The answer is that there is no real answer. Due to a large variety of different running styles, no two shoes will wear in exactly the same way. Along with running styles, running terrain and brand can also be a factor in the way running shoes wear down. Add to that the runner's size and running frequency, and we have developed quite the multivariable equation! Just as any multivariable does, this question has several answers.
But, the real question that we should be considering is why it is important to replace running shoes in the first place? From the moment you slip on those new kicks, throughout the initial few hundred miles put on each pair of running shoes, the stability of the shoe starts to break down. As the shoe breaks down, it is not capable of absorbing the impact the way it was when first purchased. Rather than acting as a protective measure, the shoe allows this impact to be delivered to the joints in your feet, ankles, knees and back. In the end, allowing your body to become accustomed to this protective measure, and then essentially taking it away can result in injury.
So, how do you avoid this?

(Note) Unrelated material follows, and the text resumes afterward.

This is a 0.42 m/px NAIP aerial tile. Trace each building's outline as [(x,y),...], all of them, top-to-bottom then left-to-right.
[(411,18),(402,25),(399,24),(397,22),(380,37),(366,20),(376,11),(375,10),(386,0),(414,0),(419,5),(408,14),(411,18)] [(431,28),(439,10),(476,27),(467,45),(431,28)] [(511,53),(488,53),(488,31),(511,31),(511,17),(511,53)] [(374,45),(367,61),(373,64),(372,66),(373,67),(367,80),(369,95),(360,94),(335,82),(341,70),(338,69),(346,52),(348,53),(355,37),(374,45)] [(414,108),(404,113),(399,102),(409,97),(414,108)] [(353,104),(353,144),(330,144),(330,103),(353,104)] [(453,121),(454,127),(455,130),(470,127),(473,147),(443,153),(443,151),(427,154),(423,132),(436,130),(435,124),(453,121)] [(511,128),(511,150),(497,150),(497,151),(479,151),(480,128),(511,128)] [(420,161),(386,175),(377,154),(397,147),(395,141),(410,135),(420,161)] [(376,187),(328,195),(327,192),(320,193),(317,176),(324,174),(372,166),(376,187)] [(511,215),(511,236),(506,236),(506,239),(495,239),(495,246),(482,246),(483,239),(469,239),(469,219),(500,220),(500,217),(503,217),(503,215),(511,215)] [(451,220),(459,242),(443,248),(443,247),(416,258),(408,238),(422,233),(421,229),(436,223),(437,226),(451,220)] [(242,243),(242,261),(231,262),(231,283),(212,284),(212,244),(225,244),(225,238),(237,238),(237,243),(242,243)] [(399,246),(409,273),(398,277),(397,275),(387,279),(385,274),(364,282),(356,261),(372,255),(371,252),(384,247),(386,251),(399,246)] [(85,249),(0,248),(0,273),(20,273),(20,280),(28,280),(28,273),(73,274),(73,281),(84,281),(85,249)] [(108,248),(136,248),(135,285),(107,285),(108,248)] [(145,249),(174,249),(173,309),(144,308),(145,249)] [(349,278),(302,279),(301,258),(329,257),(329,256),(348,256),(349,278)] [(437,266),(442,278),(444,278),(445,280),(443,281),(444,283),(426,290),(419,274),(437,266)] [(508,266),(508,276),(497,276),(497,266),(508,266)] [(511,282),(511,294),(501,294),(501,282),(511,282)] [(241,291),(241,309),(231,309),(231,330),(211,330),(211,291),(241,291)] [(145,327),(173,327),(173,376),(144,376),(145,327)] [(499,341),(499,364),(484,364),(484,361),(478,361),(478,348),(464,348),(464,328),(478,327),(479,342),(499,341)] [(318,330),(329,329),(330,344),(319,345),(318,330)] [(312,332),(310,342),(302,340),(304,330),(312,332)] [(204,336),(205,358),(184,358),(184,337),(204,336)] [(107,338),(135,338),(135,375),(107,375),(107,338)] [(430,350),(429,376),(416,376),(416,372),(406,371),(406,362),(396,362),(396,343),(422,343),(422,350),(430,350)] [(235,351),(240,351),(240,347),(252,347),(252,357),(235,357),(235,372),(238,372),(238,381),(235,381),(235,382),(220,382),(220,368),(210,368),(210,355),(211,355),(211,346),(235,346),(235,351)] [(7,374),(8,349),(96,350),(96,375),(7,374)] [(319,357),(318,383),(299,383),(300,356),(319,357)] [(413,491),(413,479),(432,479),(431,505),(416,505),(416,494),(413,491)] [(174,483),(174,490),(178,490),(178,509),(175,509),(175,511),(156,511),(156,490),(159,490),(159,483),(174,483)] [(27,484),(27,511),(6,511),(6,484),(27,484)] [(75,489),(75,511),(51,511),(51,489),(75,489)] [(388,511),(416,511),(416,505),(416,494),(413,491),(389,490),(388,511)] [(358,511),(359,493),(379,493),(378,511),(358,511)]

To begin with, you need to track the lifetime of your shoe. This is typically measured by the number of miles logged in the shoes. The average mileage per shoe is typically between 350 and 550 miles. Lighter runners generally get a longer lifespan out of their shoes, while heavier runners are typically forced to change their shoes more frequently, closer to 350 miles. Runners who run less frequently, or rotate shoes, often enjoy a longer lifespan, as the shoe is more able to "heal", after each run. Much of what goes into a shoe's construction is blown rubber. When we run, it compresses the rubber. When we are not wearing them, the shoe attempts to heal, as the rubber expands back towards its natural state. The more worn that a shoe becomes, the less able it is to return to that initial state.

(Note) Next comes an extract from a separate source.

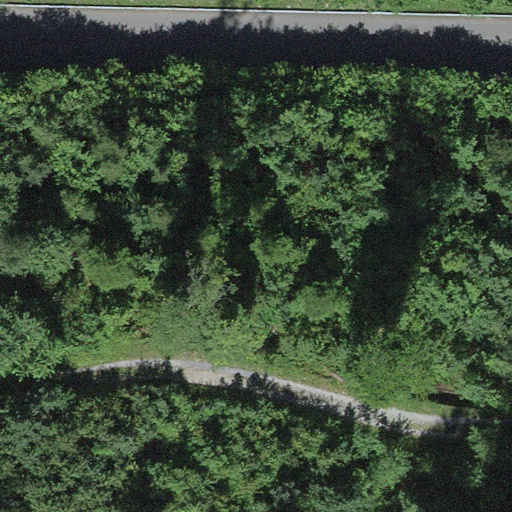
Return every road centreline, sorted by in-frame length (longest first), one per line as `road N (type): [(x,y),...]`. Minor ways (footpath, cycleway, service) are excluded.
road 1 (track): [(0,382),(138,364),(511,395)]
road 2 (unclassified): [(511,36),(0,31)]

Along with mileage, you can also look for visual signs of wear and breakdown. If you've purchased a pair of running shoes in the past, you'll know what the bottom of a new pair of shoes looks like; they're clean, they have good tread, and when put on a table, they sit flat. One easy way to see the general wear on a pair of running shoes is by placing the shoes on a table. If there is a part of the shoe that isn't touching the surface but was when you first purchased the shoe, chances are, it may be approaching the time for a new pair.
Unfortunately, not all signs of wear on the shoes are visual from the exterior. It is possible that the internal sole of the shoe will break down before you are able to see any external signs of wear and tear. It is important to take the soles of the running shoe out, from time to time, and see how they look. Or, always keep a new pair of the same shoes around the house. If you think your shoes might be worn out, try on the new pair, and see if they feel more supportive. Finally, how do the shoes feel to YOU, on YOUR feet? All athletes needs to learn that the most important indicator for working out is their own perception. If you are a runner who is lucky enough to avoid injury, but are starting to feel more sore than normal, or your joints are beginning to hurt, chances are, its time to replace your existing shoes.

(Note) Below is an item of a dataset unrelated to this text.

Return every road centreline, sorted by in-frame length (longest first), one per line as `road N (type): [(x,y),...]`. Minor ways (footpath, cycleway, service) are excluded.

As eluded to earlier, a great way to help prolong the life of a pair of new running shoes, is to rotate between two separate pairs. While not the cheapest option, initially, this route will ultimately help prolong the lifetime of each pair of shoes thus helping you save some money and also stay injury free.
As a final note, remember that it is always important to listen to your body and be aware of the signs of wear and tear of the products you use as you pursue your love of running. Running is much more enjoyable when you are pain free and can purely enjoy the act of the sport.